CWGC cemetery in Nord, France

Masnieres British Commonwealth War Graves Commission Cemetery is a small Commonwealth War Graves Commission (CWGC) burial site for British Empire (later Commonwealth) troops killed during the First World War Battle of Cambrai (1918) between September–October 1918. It also contains a number of German graves, although these are mostly unidentified.

The cemetery is located 1 kilometre southeast of the village of Marcoing, 4 mi southwest of Cambrai. Opened by the III Corps Burial Officer in October 1918, the cemetery covers an area of 995 m2 and is enclosed by a stone rubble wall. Its grounds were assigned to the British Empire in perpetuity by the French state in recognition of the sacrifices made by the Allies in the defence of France during the war.

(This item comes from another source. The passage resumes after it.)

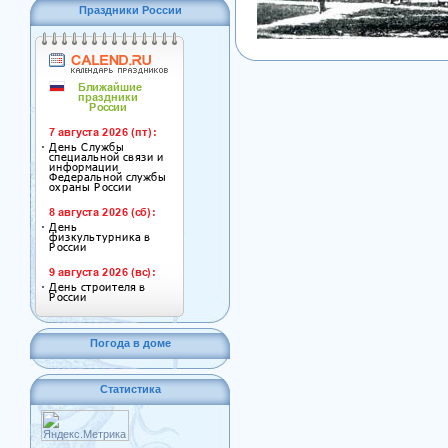
Праздники России
Погода в доме
Статистика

The Masnières Newfoundland Memorial, which commemorates the Royal Newfoundland Regiment's losses in 1917 in the Battle of Cambrai is located nearby, but is not a part of the cemetery.
The Royal Newfoundland Regiment are honoured by 5 overseas memorials: the Beaumont Hamel Memorial, the Gueudecourt Memorial, the Monchy-le-Preux Memorial and the Masnières Memorial.

==Notable graves==
The cemetery contains the grave of Thomas Neely VC MM (1897–1918), who was killed in action just south of Cambrai on 1 October 1918, three days after his Victoria Cross action. A second Victoria Cross holder, Henry Tandey VC, DCM, MM, had his ashes interred in the cemetery at his request following his death in 1977.